SpaceX: SpaceX. i'm running away from home. i don't have any more parents.
Bump: that's rough. see if i can't make you feel better. all it takes is a stroke. of luck. wanna come work for me? we need successful companies. we're losing a lot. of companies.
SpaceX: i don't know, i have a checkered past.
Bump covers his ears.
Bump: don't tell me about your wives, i don't wanna know. that's the FBI's job. i told Mueller to bring me the memo but he hasn't gotten back to me. i thought we were email buddies. memos are fine but they're words. a photo really livens things up. i like pictures. oh hai, Kim!
Kim flies next to the President on SpaceX on top of his own Korean rocket. on an even course.
Bump: what are you doing here?
Kim: perfect way to watch the Olympics. who needs cable? stupid Americans think this is the Goodyear Blimp they are so distracted by their sports. no offense.
Bump: i don't like football anymore. how's your sister? i mean i know how your sister is, it's just a formality.
Kim: my, uh, sister? oh yeah, right, sister. have you seen her? can't find her anywhere. it's like she disappeared.
Bump: how did your athletes train in time?
Kim: what do you think all of the South Korean team's bobsleds are made of? my failed rocket launches. what are you doing here?

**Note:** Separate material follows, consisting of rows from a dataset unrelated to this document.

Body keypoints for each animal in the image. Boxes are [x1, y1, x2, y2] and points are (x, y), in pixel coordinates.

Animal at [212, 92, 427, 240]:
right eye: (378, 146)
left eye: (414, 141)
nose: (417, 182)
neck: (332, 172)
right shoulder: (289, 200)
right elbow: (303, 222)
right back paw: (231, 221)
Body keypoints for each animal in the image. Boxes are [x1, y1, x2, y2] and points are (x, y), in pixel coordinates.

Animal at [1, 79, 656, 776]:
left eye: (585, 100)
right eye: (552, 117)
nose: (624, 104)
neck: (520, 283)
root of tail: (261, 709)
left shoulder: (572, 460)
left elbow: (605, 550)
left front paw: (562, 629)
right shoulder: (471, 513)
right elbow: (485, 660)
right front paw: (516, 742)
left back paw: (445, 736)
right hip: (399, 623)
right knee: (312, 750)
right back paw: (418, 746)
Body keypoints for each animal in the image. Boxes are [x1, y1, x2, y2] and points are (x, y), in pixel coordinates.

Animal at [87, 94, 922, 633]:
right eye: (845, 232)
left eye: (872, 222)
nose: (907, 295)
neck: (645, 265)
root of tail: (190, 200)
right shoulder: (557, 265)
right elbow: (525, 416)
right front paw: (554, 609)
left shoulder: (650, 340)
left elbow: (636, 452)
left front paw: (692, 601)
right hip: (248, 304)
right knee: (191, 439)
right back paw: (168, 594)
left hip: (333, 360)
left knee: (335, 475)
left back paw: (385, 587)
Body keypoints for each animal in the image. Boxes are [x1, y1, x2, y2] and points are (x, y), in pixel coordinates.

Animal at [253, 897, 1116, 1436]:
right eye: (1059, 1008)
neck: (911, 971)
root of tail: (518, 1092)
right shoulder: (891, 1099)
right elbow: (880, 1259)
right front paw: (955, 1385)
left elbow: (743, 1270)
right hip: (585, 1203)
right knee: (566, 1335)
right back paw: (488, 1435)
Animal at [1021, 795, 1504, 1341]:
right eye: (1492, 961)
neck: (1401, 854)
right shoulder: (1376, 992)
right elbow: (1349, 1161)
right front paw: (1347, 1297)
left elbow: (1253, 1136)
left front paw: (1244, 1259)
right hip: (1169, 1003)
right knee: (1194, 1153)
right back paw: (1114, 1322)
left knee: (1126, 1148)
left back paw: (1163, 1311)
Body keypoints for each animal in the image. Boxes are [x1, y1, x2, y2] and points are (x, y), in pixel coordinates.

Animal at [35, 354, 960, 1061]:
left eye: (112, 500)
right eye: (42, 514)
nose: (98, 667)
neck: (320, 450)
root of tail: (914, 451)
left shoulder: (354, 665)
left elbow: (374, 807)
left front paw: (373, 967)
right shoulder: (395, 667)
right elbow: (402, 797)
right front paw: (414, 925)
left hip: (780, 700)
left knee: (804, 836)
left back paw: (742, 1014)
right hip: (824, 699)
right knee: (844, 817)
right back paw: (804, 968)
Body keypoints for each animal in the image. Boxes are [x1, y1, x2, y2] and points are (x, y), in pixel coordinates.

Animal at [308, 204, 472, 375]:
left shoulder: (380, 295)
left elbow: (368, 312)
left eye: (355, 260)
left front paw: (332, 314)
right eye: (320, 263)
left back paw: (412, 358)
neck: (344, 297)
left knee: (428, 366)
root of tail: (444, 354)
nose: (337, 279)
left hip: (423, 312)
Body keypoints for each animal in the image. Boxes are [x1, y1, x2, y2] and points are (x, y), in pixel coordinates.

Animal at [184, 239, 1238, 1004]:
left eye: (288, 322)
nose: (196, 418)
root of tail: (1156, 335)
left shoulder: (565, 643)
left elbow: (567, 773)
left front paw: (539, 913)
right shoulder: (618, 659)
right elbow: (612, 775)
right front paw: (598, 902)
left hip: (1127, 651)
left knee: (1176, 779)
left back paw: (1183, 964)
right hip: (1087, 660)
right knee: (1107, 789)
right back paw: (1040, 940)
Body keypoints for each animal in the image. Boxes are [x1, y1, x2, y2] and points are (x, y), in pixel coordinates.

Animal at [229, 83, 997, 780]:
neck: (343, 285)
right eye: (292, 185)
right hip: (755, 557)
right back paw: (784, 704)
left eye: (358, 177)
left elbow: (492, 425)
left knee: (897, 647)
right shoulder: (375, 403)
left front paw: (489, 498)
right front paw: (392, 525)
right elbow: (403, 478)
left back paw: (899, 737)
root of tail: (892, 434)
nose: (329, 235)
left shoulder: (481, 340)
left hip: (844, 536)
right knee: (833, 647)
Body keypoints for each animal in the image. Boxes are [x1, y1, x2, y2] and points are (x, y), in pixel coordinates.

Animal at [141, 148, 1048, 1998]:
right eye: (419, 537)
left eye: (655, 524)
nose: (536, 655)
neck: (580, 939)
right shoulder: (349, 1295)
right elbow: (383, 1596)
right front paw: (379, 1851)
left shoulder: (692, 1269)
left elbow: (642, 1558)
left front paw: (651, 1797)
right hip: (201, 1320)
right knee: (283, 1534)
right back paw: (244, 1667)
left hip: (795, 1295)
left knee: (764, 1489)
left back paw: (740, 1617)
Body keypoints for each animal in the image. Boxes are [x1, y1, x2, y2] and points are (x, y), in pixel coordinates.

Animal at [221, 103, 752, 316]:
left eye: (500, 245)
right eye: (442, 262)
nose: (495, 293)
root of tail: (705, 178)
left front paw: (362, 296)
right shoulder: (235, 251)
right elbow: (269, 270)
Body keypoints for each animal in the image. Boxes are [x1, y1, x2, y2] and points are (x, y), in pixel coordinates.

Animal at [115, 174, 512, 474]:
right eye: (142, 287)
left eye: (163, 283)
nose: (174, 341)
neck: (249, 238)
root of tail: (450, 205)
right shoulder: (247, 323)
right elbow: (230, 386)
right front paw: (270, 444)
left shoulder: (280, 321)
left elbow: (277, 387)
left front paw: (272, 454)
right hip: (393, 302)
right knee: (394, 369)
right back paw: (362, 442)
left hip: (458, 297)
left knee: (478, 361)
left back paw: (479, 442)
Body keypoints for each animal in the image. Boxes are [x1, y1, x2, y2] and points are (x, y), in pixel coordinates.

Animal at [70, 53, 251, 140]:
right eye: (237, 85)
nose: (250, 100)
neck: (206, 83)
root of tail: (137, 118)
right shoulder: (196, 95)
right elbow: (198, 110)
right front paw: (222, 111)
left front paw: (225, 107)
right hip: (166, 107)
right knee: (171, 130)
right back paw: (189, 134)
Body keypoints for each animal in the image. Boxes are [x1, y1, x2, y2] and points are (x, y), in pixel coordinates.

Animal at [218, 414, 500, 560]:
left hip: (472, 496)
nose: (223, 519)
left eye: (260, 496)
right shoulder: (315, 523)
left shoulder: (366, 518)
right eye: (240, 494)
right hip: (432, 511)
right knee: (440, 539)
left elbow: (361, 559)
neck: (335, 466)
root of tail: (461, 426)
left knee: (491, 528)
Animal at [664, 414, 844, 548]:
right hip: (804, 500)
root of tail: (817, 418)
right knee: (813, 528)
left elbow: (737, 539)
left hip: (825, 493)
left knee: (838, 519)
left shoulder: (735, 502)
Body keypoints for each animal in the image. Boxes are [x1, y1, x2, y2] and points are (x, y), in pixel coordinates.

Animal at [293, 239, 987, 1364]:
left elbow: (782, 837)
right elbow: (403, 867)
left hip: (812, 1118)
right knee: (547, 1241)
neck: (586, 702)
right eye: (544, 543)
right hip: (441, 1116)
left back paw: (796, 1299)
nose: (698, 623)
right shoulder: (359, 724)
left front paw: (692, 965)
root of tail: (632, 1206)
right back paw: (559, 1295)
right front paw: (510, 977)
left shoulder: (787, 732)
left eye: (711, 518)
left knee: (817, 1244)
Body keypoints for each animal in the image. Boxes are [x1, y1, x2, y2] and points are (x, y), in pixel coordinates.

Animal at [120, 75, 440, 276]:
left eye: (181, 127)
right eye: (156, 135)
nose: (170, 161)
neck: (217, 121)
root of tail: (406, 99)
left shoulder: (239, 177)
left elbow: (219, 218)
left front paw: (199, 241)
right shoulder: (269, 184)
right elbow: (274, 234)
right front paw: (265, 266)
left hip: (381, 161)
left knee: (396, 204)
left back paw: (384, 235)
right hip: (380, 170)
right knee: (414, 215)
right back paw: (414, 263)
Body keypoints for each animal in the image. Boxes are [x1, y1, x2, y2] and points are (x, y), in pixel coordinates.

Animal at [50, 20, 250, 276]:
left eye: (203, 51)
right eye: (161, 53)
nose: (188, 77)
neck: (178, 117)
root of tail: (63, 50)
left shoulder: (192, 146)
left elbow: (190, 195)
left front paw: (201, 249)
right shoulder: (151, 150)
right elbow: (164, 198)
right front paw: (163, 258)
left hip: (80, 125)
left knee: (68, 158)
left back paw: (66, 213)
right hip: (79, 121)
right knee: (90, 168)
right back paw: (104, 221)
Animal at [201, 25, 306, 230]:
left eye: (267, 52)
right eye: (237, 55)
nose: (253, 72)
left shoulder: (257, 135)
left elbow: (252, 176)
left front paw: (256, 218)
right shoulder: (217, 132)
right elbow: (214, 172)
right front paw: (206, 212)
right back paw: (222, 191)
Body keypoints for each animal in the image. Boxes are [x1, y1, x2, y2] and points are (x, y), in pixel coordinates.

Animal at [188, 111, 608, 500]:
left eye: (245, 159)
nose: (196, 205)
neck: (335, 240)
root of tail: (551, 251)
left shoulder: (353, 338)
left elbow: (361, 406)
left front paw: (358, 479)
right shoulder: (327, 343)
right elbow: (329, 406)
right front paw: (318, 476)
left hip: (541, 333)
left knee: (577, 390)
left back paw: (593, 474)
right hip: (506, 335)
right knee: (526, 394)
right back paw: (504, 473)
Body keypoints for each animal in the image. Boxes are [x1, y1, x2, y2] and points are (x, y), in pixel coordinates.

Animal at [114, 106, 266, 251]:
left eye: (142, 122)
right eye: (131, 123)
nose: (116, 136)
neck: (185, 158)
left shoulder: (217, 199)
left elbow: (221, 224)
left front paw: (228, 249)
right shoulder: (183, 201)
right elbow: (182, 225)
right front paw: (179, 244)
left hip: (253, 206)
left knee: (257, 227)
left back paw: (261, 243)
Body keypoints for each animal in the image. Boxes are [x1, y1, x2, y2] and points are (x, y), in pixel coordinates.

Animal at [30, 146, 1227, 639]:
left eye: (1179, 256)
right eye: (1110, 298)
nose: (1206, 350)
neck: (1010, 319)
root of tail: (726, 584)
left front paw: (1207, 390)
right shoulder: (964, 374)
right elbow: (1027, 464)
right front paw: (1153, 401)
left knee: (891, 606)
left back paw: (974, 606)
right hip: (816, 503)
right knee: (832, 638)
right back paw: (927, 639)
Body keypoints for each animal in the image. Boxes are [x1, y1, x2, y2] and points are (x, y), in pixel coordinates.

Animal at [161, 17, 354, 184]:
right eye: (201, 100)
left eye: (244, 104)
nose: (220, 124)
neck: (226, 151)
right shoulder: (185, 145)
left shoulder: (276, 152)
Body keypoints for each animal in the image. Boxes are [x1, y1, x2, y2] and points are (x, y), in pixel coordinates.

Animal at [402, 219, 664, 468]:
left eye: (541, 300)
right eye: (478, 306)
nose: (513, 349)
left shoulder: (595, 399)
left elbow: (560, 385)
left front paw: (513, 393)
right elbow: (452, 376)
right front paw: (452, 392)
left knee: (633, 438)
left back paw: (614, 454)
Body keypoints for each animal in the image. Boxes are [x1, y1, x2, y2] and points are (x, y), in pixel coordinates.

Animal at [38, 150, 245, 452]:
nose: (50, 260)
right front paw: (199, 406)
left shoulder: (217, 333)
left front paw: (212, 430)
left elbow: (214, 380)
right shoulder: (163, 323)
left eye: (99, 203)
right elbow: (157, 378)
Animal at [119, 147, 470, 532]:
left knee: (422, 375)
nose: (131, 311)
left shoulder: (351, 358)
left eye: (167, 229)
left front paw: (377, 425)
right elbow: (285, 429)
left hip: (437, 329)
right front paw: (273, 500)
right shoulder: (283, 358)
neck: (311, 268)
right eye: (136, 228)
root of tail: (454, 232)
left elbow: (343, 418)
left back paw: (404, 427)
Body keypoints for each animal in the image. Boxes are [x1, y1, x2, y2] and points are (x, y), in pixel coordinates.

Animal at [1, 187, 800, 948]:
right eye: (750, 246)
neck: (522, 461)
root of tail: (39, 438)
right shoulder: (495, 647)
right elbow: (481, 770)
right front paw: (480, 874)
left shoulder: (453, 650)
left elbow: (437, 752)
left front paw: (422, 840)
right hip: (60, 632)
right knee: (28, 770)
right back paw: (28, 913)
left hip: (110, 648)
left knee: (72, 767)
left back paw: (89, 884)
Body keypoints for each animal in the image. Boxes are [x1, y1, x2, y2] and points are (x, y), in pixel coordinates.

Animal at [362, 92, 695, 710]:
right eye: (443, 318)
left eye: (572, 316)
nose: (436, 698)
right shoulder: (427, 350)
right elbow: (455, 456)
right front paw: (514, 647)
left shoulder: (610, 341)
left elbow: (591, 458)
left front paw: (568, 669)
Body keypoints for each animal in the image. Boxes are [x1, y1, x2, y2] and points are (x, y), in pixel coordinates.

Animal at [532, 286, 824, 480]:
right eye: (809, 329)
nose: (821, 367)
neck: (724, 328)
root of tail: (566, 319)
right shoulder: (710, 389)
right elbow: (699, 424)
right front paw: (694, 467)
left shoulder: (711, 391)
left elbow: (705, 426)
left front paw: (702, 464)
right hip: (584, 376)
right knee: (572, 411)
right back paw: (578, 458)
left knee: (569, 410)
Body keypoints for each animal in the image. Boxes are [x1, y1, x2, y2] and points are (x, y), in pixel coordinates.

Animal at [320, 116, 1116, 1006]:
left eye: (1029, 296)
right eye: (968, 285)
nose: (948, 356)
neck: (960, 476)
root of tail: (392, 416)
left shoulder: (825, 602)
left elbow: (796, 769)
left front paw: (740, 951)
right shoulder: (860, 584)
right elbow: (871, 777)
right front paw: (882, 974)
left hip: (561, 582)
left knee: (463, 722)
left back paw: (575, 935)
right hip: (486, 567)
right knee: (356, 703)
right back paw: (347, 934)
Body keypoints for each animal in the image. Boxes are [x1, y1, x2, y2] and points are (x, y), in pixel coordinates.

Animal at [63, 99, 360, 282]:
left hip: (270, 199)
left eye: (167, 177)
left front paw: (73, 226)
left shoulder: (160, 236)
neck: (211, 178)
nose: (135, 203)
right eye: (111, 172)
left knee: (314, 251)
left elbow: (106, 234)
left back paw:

Bump: trying to achieve the biggest show. oh there's Rosenstein down there, i can see that shine. Rosenstein! up here! walk with me. let's do something together. and then i'm gonna fire you. i wanted to do it during the Super Bowl but i couldn't find you. it's gonna have to be the Opening Ceremonies then.
Rosenstein: um, this is Ari Fleischer. i've lost a lot of weight. green coffee extract. banned by our Government. turned my skin green. i'm Gollum.
Bump: i've heard about you people and your sick legends.